▶ Required action
Where does the string "dash" appear in the records? Copy each line that holds it.

*** Material to process ***

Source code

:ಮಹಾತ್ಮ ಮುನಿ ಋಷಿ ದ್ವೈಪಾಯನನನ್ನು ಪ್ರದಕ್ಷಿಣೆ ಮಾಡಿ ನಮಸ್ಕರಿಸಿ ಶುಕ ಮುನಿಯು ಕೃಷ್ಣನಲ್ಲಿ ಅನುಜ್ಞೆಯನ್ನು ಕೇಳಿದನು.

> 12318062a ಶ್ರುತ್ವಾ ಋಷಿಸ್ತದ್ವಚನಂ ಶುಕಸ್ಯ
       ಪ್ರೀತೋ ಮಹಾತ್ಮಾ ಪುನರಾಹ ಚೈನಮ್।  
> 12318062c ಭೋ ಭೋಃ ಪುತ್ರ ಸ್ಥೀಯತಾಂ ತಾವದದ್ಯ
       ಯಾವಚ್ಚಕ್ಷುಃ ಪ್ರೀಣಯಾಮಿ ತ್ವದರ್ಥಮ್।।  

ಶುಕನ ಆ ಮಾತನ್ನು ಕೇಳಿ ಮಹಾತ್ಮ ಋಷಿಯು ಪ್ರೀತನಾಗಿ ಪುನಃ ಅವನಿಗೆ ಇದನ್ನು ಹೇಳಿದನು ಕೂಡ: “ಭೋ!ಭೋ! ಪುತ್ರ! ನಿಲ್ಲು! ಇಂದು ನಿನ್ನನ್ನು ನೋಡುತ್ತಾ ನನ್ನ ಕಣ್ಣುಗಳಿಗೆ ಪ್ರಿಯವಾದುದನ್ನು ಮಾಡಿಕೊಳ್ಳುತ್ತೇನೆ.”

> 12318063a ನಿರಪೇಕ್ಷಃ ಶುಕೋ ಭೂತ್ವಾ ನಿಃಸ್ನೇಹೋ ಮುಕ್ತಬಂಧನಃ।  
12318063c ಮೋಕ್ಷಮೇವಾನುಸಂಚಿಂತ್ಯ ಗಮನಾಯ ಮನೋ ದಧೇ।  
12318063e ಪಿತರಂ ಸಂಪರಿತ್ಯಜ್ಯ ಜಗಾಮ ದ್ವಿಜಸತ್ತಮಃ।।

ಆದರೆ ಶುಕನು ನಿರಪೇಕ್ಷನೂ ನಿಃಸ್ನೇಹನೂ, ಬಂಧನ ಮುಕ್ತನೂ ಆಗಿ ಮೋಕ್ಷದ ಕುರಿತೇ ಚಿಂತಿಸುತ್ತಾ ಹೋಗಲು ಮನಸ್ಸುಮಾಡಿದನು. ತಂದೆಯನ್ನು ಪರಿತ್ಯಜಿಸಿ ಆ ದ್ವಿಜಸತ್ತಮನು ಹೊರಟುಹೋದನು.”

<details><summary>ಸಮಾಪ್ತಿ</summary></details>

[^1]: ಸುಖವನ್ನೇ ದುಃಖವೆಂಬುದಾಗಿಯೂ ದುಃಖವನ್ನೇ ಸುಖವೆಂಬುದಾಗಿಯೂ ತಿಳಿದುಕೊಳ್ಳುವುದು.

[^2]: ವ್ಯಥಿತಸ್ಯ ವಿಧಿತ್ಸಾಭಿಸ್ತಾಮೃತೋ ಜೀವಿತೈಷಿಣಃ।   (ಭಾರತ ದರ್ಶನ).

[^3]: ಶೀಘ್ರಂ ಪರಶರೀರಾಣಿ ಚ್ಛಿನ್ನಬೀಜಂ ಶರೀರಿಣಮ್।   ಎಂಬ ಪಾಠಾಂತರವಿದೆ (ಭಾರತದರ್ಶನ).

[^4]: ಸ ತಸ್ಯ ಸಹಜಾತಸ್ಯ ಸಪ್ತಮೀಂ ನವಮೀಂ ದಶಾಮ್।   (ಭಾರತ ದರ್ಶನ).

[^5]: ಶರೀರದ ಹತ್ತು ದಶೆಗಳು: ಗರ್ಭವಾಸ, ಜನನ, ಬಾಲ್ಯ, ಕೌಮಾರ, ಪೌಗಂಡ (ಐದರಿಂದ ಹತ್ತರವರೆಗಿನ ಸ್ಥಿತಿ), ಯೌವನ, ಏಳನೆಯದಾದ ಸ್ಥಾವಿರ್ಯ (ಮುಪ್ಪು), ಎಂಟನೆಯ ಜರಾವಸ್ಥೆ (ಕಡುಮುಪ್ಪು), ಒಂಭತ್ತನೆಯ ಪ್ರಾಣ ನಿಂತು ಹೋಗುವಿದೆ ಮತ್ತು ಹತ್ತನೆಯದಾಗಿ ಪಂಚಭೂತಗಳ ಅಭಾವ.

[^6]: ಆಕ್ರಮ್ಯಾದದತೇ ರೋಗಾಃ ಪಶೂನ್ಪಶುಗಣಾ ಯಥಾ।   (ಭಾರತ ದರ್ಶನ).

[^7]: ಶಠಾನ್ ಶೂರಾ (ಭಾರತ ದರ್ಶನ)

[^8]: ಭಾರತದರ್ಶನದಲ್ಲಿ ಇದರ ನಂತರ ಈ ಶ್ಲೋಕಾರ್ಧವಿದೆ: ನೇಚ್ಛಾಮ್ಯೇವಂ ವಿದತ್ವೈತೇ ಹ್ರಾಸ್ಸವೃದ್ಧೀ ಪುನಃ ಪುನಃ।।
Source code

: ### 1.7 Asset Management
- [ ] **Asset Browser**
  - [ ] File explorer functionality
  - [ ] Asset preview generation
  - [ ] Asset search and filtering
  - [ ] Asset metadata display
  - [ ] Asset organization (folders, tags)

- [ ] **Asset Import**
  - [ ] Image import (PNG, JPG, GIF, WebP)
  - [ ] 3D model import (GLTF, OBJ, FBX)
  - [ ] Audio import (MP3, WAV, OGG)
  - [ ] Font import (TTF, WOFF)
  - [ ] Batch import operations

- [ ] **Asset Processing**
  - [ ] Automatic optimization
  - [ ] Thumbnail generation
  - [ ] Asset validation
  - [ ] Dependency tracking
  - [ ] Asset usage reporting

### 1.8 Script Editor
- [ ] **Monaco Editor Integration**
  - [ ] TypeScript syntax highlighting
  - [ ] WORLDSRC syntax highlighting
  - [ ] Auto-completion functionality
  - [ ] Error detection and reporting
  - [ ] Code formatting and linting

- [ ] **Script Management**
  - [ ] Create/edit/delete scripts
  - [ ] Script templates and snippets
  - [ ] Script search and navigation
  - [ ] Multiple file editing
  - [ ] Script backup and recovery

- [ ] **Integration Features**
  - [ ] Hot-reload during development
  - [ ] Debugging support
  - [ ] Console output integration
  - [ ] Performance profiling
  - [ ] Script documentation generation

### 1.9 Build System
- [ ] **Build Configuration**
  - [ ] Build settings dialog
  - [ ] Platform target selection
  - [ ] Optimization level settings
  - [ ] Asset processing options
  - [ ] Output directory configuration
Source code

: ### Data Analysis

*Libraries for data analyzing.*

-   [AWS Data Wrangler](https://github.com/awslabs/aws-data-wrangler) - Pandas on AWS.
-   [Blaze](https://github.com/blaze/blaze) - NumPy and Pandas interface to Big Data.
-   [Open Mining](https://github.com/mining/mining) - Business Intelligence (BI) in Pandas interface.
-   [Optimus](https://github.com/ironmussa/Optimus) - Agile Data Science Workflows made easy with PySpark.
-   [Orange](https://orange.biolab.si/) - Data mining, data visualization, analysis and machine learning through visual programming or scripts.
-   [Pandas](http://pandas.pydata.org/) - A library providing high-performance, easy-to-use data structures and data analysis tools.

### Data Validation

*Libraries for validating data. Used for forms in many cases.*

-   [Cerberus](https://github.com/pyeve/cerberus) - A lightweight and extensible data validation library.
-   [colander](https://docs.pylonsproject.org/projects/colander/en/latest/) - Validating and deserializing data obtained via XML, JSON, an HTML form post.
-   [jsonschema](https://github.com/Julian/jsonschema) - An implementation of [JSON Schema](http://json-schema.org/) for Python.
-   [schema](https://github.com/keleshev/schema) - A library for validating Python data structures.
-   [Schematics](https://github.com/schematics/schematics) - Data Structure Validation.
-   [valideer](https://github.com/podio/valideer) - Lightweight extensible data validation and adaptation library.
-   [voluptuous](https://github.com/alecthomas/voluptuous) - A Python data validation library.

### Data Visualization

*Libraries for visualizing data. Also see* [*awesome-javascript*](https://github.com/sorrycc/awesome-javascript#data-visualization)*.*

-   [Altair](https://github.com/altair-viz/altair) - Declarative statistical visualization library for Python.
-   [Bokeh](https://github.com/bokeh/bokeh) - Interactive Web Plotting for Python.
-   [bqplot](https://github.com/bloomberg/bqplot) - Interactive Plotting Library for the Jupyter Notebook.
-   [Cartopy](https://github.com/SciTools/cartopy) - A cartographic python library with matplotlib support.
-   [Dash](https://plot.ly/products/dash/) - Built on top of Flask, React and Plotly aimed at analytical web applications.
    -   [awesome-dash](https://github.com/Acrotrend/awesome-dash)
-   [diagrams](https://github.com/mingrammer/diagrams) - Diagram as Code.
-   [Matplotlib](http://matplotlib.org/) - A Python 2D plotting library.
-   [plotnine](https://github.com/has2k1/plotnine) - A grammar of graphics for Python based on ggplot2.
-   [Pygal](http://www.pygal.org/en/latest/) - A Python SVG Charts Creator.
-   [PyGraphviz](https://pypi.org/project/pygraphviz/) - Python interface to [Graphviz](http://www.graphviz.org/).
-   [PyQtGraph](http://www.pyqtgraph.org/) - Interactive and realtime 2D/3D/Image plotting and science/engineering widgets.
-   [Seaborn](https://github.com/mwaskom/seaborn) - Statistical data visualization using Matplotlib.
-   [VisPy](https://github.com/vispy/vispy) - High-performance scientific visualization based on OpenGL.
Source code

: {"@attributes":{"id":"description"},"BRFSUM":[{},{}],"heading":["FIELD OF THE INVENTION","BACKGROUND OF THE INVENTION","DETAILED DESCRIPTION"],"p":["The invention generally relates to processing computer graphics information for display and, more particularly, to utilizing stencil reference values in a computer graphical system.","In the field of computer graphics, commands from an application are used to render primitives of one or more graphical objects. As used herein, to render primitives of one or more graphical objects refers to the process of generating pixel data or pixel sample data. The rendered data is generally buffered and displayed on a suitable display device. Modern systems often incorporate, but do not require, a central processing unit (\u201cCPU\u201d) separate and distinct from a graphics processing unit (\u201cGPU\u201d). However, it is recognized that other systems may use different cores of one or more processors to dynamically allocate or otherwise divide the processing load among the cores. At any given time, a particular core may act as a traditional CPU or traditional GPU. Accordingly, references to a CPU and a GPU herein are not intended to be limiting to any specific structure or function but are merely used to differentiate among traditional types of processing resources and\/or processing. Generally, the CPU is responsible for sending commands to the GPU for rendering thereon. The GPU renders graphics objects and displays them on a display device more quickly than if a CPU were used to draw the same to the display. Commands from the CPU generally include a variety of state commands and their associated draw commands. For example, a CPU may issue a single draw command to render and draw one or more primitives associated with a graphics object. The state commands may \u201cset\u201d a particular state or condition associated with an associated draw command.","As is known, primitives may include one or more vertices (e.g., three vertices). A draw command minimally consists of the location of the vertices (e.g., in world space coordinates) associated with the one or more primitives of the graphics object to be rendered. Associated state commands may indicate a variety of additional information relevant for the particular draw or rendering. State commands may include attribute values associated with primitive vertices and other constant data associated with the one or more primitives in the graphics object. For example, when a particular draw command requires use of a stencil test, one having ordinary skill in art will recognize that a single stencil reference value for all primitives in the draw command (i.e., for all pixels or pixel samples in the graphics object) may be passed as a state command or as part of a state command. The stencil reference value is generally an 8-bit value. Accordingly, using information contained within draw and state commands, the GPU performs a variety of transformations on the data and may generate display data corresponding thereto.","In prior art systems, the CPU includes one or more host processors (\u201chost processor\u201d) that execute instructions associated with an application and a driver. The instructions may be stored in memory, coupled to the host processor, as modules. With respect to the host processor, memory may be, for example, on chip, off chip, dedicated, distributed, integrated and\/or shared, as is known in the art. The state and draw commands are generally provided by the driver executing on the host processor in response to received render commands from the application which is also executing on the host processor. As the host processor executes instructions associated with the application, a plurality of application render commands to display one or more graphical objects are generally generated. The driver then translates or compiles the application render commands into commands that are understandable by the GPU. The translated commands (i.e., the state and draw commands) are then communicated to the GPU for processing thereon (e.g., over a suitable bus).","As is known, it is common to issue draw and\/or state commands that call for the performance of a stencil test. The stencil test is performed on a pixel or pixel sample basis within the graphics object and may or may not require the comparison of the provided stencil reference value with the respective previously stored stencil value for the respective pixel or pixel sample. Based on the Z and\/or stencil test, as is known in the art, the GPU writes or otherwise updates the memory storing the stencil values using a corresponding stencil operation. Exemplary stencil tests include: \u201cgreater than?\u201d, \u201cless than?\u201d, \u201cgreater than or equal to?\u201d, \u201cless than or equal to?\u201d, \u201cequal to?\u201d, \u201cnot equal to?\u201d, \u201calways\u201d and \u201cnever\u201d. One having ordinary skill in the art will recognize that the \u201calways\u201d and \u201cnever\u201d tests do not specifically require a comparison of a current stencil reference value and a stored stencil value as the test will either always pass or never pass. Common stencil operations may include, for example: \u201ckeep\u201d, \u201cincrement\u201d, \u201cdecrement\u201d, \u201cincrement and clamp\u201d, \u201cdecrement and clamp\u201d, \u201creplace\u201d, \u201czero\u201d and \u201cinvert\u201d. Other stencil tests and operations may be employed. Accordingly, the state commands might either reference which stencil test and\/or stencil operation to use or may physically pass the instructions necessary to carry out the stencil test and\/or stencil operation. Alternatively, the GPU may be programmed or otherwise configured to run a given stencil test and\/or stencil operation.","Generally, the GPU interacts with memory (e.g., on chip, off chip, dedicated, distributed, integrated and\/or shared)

***

▶ Solution
-   [Dash](https://plot.ly/products/dash/) - Built on top of Flask, React and Plotly aimed at analytical web applications.
    -   [awesome-dash](https://github.com/Acrotrend/awesome-dash)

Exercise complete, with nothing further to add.